While SkyBridge’s returns plunged in March, its fees didn’t fall. According to Zweig, it charges a 1.5% management fee, with 0.85% annually going to brokerage and investment-advisory firms that sell the fund. Its underlying funds also pass through higher expenses via management and incentive fees totalling 5%. All told, even though SkyBridge doesn’t charge a performance fee itself, its total costs end up exceeding 7.1%.

Anthony Scaramucci, founder and co-managing partner at SkyBridge, told Zweig that an investor who puts 3% to 8% of their total portfolio in their fund-of-funds would find that it is “a return stabilizer” in the long run. He also maintained that structured credit will “do phenomenally well in a recovery,” and that the additional fees investors pay SkyBridge are well worth the opportunity to invest with some of the world’s most successful money managers.

But that doesn’t exactly square with new academic research conducted by Itzhak Ben-David and Justin Birru of Ohio State University and Andrea Rossi of the University of Arizona. According to Zweig, the finance professors found that from 1995 through 2016, the management and incentive fees paid by hedge-fund investors amounted to 3.44% annually on average, but they earned net returns of just 1.96% annually.

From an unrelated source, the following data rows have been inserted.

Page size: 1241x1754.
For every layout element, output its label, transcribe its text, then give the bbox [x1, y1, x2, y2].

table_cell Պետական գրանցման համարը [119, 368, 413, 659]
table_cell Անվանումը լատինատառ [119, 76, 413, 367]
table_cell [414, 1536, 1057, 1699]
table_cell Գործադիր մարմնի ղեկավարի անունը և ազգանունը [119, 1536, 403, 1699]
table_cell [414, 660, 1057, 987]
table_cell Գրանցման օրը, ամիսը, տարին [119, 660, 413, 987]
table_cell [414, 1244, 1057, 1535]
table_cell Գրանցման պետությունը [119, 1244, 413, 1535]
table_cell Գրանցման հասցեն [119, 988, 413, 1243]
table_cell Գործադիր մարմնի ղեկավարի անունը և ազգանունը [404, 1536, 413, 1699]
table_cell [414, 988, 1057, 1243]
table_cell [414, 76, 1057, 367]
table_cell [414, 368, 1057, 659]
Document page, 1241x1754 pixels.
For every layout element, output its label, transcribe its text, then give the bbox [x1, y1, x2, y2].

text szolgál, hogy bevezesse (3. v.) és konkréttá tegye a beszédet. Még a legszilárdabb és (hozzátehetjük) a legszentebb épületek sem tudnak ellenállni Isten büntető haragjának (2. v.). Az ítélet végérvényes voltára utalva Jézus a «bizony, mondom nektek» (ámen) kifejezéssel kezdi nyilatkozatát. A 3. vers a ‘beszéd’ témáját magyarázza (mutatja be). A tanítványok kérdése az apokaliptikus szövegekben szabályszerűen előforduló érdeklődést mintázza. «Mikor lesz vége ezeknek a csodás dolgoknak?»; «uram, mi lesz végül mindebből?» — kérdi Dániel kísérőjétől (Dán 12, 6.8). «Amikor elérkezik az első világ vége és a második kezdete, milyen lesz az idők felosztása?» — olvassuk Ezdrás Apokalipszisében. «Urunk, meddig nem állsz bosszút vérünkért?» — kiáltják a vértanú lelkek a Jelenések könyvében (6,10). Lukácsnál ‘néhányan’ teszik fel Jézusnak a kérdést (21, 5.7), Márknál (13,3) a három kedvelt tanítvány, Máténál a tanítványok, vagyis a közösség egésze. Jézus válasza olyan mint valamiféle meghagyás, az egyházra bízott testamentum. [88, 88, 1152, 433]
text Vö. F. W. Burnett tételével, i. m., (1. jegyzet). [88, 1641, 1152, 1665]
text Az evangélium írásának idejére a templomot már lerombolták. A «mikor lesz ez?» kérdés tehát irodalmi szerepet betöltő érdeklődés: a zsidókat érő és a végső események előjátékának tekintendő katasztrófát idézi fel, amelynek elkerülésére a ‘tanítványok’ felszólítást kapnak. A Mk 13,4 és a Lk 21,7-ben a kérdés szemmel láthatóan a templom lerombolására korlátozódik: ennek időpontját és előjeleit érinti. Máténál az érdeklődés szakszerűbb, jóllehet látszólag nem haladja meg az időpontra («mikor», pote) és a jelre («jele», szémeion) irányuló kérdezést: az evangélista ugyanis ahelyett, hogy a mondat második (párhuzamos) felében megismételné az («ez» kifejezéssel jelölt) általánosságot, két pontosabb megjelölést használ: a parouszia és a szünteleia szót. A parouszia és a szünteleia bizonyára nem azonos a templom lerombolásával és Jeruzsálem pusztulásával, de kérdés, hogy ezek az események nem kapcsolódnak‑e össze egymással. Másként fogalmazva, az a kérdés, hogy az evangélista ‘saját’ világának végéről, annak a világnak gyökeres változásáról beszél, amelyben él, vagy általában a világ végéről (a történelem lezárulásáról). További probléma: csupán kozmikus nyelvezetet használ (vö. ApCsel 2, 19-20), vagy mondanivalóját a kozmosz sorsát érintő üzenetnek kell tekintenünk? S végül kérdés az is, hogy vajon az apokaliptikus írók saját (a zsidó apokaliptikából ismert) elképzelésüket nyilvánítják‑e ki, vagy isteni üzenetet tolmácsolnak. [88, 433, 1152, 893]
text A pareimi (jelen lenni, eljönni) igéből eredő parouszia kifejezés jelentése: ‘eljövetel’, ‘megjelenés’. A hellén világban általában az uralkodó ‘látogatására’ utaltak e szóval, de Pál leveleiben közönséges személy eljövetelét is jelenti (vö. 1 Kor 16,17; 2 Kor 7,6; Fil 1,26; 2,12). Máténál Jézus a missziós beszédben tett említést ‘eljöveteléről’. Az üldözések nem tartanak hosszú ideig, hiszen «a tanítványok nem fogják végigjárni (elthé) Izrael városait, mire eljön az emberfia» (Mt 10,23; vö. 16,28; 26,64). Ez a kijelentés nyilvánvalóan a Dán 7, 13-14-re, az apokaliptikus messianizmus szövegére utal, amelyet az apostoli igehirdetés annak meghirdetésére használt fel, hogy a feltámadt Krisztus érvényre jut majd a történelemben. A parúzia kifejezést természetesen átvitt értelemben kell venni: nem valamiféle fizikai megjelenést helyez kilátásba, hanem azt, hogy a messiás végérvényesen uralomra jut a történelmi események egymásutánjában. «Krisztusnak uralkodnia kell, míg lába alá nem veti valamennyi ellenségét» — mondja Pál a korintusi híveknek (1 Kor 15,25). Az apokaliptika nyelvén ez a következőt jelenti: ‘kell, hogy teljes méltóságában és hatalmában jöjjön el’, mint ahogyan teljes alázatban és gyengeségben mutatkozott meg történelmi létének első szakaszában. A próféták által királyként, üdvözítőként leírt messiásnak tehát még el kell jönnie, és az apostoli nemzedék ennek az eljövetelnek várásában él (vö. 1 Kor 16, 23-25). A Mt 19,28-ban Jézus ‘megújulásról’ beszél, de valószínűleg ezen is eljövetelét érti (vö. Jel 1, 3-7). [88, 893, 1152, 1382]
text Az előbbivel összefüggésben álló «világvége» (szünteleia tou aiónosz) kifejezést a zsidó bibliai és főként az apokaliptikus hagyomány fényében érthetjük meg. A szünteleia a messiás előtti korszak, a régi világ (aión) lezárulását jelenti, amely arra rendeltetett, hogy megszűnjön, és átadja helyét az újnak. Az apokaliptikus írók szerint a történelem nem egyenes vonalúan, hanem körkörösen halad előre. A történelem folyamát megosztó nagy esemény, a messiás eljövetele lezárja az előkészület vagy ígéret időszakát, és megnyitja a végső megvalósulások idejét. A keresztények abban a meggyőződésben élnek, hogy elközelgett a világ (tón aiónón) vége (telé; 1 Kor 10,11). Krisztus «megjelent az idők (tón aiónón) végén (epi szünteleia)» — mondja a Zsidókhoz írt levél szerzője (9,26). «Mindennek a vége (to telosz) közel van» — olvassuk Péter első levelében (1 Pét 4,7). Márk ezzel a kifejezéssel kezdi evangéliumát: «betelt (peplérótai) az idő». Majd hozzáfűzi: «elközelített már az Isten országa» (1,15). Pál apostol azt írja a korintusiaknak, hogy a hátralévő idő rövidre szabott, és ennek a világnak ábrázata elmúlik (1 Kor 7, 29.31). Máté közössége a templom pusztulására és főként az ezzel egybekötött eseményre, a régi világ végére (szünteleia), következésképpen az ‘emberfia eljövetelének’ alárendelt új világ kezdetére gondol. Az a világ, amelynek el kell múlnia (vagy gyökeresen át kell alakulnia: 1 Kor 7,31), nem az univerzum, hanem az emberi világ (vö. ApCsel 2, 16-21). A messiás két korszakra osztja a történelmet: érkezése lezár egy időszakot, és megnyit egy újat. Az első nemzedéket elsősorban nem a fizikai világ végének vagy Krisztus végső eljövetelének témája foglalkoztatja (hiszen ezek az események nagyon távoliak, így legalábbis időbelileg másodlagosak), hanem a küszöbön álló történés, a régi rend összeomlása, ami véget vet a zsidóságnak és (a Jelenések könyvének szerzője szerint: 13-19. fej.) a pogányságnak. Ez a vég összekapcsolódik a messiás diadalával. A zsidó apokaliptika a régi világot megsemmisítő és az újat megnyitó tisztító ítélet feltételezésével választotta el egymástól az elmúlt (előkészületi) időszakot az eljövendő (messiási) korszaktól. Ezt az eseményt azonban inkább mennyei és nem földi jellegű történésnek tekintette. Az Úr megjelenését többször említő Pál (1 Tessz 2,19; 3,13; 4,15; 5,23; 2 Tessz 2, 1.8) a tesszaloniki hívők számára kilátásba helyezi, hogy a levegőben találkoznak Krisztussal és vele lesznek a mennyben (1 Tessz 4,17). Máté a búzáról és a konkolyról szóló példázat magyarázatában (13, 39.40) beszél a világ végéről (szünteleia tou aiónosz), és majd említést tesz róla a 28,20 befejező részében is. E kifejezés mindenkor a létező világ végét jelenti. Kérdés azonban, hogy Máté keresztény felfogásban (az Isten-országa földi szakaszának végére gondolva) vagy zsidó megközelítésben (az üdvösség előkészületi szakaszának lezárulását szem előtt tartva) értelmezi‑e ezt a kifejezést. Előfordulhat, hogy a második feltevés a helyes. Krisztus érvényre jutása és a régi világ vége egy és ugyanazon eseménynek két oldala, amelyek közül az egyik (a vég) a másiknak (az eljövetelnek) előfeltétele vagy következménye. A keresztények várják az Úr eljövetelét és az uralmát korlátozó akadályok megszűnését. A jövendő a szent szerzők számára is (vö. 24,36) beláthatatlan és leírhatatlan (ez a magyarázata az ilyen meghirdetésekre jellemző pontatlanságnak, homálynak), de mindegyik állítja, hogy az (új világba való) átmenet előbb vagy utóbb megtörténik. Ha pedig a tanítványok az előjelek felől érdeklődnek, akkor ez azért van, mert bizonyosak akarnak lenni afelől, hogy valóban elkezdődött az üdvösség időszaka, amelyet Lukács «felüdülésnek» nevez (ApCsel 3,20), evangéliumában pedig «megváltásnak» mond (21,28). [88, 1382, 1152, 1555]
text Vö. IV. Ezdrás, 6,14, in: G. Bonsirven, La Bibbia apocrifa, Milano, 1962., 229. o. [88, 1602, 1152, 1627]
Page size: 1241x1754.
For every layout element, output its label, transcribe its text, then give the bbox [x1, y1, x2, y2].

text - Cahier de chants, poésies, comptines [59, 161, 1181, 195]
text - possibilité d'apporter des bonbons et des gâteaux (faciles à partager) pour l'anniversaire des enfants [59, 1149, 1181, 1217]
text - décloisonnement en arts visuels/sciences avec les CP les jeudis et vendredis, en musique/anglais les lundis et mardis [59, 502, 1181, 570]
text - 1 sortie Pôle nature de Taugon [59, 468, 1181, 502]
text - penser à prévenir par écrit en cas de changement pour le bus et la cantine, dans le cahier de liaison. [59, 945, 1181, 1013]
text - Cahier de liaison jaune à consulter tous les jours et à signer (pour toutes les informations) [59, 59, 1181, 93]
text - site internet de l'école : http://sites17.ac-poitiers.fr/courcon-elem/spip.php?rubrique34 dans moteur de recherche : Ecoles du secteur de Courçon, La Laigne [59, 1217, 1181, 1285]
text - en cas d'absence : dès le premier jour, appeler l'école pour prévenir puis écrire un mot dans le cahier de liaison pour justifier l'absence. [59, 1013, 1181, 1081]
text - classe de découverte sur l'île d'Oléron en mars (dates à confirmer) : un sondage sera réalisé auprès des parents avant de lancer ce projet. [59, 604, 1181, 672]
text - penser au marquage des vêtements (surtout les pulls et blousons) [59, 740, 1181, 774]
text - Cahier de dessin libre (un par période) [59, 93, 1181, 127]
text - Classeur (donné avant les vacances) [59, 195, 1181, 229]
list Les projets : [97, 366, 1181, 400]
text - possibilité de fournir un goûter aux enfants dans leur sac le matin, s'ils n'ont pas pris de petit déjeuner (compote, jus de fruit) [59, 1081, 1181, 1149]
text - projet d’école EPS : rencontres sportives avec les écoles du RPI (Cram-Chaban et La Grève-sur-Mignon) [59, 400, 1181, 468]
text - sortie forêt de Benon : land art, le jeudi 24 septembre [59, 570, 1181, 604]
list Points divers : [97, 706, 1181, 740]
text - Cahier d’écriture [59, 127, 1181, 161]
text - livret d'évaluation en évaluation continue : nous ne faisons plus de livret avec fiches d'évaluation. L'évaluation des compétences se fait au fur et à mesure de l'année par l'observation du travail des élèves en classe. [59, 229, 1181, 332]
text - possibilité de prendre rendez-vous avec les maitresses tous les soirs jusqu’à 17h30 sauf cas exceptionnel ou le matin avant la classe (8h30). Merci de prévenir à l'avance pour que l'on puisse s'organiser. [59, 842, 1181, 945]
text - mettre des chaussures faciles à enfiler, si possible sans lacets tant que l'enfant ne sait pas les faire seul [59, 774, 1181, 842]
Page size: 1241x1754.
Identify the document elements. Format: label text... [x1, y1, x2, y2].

“Nowadays, many hedge funds take a hefty cut of any return above zero, so long as the portfolio isn’t below its previous high,” Zweig said, referring to a 2019 review of hedge-fund fee structures and other fee-moderating arrangements conducted by the Alternative Investment Management Association. The ones in the study, he said, produced cumulative losses before expenses of US$1.3 billion between 1995 and 2008, but the managers still took in almost US$52 billion in performance payments.

The upshot, according to Zweig, is that investors in the hedge funds studied had to pay 64% of the excess returns they earned back to the managers. Between those costs and the taxes they had to pay on their investments, as well as the extra risk at many of the funds, and it appears that hedge-fund investors should expect a little less bang for their buck.